→ Reading text:
While BlackBerry's latest handsets might not be selling as fast as some of the competition, the Canadian mobile maker is looking to expand its market presence further by having its messaging software come preinstalled on other vendors' phones, according to a report. In May, BlackBerry announced that it will open its popular …
Would this mean the end of Win 8 phones?
What has this to do with Windows Phone?
Windows Phone is outselling Blackberry by 8:1 according to the latest Kantar figures for April (0.7% vs 5.6%) and WP is growing market share rapidly and Blackberry is shrinking rapidly.
So the only question in that regard would be does it mean then end of Blackberry will come even faster?
Seems like a crazy 1990's strategy. Put at risk your actual real revenue stream to chase user numbers in the hope of someday figuring out how to make money from it.....
They should've done this about 5 years ago with their entire email suite, not just bbm. Too little, too late.
Re: Too late.
Yep, if they had let others manufacture the (sexy) hardware, whilst BB did the secure backend, then all the C-level execs would still be on the most secure messaging platform and loving their phones. It would have made BYOD a lot simpler to administer and support.
Some may hindsight is 20/20, but I'll wager a dollar I can find rants in El Reg forums going back over 3 or 4 years that address this.
Re: Too late.
They did. It was called Blackberry Connect.
And it was Horrible!
This is what Nokia tried too
Symbian 3 all over again?
BBM Isn't All That
I've been a BlackBerry user since 2009, when I bought my first (second hand) handset from eBay for £50. I bought it as something I could use to make calls, text, and manage my emails. I'm on my third handset now, after a very brief flirtation with Android (shite) and a longer term relationship with Windows Phone 7. In my opinion, Windows Phone offers an email system on a par with BlackBerry. It's easy enough to set up email on WP, and writing an email was an enjoyable experience. The only problem was that the screen was taken up by a keyboard, and this is where the BlackBerry wins and beats all devices really.
It's the keyboard that makes the phone, and it's the keyboard that means BlackBerry will have some sort of market presence in the years to come. I can't stand touch screen devices, while the keyboards have got better in recent times, they take up half the bloody screen so you can't see anything. So I wouldn't be surprised if BlackBerry/RIM know this, and know that they can afford to release BBM to other phone manufacturers.

→ The data:
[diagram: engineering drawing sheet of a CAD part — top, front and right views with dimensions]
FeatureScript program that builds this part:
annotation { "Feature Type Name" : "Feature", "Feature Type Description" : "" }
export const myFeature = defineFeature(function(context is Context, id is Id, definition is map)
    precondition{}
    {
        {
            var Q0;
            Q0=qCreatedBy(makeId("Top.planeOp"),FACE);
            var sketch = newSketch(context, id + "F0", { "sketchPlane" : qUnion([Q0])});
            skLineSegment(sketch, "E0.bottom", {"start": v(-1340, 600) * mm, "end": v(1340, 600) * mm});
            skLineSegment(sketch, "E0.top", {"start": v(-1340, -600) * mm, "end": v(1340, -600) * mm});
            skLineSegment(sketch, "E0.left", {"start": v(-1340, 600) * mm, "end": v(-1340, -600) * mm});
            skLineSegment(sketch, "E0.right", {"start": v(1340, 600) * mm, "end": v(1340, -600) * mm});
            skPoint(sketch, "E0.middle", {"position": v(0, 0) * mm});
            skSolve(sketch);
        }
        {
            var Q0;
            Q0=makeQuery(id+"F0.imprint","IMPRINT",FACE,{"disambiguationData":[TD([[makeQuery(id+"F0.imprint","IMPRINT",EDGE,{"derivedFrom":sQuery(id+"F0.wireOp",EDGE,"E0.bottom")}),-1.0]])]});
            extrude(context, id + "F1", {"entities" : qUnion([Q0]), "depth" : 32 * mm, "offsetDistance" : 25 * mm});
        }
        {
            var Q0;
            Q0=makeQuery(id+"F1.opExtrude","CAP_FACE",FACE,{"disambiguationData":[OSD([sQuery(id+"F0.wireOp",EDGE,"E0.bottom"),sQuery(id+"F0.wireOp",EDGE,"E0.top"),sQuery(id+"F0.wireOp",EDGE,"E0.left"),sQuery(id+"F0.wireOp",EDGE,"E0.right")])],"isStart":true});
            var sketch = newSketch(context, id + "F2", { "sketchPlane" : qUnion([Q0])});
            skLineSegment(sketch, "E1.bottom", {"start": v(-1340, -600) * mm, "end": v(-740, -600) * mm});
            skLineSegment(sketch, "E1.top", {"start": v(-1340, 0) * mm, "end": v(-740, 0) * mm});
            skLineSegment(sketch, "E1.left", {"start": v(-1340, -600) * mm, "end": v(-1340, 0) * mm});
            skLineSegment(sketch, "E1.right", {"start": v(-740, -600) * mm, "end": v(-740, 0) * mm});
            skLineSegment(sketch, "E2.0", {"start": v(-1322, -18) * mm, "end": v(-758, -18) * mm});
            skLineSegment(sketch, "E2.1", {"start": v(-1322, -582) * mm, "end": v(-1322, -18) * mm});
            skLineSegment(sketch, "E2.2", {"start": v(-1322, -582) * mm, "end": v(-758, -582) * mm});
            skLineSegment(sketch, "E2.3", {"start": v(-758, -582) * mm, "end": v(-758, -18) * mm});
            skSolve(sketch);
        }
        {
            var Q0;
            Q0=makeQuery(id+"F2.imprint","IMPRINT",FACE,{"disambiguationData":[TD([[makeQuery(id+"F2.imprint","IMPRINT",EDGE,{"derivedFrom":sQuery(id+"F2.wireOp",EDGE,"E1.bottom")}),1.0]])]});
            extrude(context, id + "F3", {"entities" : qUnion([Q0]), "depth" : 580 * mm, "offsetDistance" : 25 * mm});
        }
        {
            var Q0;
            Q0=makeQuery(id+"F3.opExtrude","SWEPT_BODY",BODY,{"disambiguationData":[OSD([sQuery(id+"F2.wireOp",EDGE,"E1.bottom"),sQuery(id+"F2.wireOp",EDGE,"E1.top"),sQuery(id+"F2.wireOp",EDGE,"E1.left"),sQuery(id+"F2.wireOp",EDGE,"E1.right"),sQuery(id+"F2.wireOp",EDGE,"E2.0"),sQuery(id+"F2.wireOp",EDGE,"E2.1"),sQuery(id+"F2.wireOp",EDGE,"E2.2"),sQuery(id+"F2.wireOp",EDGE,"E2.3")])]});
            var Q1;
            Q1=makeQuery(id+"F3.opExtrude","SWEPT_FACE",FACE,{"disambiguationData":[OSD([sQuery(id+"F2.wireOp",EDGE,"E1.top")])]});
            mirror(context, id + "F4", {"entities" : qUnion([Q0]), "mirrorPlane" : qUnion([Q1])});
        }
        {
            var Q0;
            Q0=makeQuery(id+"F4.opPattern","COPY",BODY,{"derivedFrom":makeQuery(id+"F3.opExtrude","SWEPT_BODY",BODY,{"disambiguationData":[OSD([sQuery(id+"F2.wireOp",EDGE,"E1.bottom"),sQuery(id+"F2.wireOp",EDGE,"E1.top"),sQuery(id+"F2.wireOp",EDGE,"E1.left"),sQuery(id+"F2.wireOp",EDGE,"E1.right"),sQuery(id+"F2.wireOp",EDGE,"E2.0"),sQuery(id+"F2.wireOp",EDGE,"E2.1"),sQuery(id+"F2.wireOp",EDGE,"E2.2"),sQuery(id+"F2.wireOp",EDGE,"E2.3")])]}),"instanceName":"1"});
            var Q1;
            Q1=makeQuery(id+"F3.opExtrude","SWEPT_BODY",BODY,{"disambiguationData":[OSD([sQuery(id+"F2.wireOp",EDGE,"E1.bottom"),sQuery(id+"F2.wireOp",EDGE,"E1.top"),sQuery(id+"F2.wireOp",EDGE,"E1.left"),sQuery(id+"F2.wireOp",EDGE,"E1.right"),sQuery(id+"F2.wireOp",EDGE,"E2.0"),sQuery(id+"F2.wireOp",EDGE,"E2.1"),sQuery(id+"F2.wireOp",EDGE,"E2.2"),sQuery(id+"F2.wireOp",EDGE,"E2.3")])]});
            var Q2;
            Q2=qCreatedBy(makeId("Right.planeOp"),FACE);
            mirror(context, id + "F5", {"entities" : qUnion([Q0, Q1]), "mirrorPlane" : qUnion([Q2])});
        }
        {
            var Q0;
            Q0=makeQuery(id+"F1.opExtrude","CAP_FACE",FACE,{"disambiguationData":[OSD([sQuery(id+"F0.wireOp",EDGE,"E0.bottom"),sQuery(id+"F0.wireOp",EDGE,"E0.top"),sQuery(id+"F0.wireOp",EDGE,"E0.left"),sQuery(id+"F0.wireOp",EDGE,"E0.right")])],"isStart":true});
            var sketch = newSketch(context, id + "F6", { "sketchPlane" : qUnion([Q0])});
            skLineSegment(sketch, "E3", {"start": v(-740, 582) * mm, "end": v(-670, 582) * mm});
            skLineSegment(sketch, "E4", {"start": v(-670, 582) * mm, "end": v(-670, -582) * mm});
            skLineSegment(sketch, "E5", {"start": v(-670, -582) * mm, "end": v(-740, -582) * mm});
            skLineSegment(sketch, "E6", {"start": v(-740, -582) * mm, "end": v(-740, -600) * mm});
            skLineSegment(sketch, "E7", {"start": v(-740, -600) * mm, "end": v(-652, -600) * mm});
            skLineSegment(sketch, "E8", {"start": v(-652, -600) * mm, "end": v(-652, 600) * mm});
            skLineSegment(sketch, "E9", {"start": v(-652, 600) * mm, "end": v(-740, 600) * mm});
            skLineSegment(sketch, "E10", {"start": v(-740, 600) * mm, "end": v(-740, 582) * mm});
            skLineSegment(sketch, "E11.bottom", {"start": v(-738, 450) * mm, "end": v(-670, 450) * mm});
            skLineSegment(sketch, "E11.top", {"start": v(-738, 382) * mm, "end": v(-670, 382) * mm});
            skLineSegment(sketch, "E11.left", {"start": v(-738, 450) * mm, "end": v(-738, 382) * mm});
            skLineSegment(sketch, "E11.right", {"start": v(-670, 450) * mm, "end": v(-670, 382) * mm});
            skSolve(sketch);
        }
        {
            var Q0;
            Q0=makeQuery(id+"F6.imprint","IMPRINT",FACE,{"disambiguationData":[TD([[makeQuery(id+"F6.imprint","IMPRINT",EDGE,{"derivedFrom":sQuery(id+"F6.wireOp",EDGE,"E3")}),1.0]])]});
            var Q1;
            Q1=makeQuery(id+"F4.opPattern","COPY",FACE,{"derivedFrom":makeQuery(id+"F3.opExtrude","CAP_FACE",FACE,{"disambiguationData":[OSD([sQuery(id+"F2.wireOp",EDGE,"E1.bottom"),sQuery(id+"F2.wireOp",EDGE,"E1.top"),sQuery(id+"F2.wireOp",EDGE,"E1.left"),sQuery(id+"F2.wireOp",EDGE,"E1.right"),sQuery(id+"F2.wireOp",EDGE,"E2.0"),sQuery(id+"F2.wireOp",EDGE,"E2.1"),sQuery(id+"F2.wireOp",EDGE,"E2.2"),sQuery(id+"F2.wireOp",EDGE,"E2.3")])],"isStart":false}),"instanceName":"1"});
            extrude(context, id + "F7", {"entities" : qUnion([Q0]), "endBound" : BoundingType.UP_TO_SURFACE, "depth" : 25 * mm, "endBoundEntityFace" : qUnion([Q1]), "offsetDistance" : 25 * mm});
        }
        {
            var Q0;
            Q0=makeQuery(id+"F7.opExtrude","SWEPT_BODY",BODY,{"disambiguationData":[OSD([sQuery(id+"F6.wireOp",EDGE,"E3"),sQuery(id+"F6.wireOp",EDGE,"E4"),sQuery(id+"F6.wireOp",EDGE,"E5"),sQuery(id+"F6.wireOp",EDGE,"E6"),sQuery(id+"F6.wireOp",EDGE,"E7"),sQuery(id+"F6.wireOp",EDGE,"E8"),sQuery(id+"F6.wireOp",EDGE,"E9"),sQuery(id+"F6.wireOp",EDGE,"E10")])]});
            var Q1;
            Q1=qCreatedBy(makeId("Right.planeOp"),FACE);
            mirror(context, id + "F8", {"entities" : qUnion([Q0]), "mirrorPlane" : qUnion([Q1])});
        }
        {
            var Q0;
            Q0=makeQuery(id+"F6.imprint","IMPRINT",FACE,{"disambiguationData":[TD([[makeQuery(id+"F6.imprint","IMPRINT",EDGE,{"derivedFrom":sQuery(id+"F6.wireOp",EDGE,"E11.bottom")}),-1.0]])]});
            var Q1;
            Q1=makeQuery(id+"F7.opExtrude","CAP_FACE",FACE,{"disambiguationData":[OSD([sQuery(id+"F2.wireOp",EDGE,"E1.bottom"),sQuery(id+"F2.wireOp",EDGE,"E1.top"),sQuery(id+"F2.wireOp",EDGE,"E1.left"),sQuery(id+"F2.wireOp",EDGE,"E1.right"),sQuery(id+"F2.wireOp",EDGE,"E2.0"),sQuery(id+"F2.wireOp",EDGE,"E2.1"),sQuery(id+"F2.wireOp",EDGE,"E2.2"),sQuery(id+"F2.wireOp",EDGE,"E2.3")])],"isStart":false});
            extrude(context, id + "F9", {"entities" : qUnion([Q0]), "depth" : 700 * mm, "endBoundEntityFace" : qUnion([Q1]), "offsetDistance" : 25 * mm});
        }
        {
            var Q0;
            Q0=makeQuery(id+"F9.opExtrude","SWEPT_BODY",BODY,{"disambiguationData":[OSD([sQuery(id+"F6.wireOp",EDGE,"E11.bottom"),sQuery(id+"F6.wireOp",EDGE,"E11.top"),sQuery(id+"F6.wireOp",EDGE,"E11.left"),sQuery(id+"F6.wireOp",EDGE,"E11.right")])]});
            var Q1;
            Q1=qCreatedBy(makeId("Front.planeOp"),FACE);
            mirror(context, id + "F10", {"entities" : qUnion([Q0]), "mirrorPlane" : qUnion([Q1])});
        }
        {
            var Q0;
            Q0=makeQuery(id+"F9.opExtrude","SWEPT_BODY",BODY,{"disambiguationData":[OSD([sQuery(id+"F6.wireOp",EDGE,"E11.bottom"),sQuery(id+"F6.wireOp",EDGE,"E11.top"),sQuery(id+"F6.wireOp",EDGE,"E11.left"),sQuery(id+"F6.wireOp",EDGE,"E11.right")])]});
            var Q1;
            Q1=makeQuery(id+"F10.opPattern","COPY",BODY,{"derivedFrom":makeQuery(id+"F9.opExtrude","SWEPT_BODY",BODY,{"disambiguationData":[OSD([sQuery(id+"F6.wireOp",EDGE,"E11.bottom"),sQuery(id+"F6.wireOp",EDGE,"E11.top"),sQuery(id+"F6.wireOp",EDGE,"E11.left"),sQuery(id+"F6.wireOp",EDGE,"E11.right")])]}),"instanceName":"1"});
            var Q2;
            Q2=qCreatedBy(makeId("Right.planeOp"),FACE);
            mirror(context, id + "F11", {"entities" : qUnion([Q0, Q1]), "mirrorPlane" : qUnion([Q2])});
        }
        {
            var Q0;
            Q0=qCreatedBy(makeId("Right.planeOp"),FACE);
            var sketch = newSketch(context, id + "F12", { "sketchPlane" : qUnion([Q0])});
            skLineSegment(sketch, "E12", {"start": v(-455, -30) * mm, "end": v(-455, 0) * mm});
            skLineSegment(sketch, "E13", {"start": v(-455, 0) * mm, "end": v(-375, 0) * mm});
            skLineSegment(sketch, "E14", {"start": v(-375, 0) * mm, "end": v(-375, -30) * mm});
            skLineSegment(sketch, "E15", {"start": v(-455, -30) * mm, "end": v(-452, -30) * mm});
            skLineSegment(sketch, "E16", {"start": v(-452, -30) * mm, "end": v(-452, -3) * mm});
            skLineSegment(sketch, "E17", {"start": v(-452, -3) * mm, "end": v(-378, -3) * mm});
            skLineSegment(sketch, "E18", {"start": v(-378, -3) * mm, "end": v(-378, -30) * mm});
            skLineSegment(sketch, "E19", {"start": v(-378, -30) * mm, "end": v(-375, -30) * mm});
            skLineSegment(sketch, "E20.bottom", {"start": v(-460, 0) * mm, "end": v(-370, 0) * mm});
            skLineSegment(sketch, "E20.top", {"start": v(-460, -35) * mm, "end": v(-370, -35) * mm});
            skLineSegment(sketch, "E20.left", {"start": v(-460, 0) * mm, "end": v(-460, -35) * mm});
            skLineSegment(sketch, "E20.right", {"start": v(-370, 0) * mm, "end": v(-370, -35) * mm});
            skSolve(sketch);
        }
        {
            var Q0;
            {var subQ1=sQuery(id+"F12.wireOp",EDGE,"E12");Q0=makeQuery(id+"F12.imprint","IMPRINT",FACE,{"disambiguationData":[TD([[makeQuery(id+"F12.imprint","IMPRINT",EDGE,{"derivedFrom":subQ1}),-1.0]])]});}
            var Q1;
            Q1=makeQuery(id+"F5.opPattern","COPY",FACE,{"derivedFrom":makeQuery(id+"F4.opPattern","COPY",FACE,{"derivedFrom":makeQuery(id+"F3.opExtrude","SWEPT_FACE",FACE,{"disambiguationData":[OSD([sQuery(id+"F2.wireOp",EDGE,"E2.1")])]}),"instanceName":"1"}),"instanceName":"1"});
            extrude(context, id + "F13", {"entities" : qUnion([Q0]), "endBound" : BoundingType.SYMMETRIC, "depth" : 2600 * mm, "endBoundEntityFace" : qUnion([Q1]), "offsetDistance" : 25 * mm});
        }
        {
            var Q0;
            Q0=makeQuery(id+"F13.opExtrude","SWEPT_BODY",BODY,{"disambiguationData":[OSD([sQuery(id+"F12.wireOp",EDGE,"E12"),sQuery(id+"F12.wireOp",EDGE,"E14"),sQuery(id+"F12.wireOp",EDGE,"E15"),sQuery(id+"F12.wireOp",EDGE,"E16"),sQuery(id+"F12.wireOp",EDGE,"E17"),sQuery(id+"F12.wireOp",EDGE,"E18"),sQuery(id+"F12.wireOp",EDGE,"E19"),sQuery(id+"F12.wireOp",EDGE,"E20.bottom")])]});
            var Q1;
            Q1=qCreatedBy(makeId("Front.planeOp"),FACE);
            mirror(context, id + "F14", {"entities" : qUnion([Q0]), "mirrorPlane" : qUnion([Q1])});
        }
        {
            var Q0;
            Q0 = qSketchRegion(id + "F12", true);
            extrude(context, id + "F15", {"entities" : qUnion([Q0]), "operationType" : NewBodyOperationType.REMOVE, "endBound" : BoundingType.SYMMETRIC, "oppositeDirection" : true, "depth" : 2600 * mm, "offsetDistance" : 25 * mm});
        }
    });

→ Work to complete:
- A) Translate this sentence from the BlackBerry discussion into Spanish: "It's the keyboard that makes the phone, and it's the keyboard that means BlackBerry will have some sort of market presence in the years to come."
- B) In the BlackBerry discussion, one commenter describes buying a first BlackBerry handset on eBay. List everything that commenter says the handset was bought to do.
- C) Resume the BlackBerry discussion after its final sentence and continue it in the same voice.

→ Answer section:
- A) Es el teclado lo que hace al teléfono, y es el teclado lo que hará que BlackBerry tenga algún tipo de presencia en el mercado en los próximos años.

- B)
- Make calls
- Text
- Manage emails

- C)
My brother was a BB fan and tried both Android and Apple products but reverted back quite quickly, he even has one of the new models and I have to say it is pretty good. I am an Android person myself but last year I needed a phone for work so I thought I would buy a cheap BB to handle this. I was surprised how good it was and the syncing with Outlook, handling multiple email account etc. I don't think that offering BBM is a deal breaker, in someways I think if people see how integrated the features are and how easy it is to use they may just remember how good the other features where on the BB and now with a decent touch screen as well as the keyboard versions, with a lot more apps people may want to switch back.
I thought BB messagner ran as a seperate service on a bb handset that the operator in the uk charged etc to run?
SO if the new bb running over tcp/ip wonder if the operator will attempt to charge extra for this feature..
Yeah... good one...
Prrsonally, I'd rather not have anything pre-installed on a mobile except the bear essentials that are needed to make it a smart phone. I have an android that comes with a 2nd keyboard interface, a whole slew of games, an in built browser that can't even render HTML reliably, a contact list feature that loses account detail on reboot.. none of which can be uninstalled, and so reduce the 150mb system memory to about 32mb by the time I install the stuff I have to install to make it usable.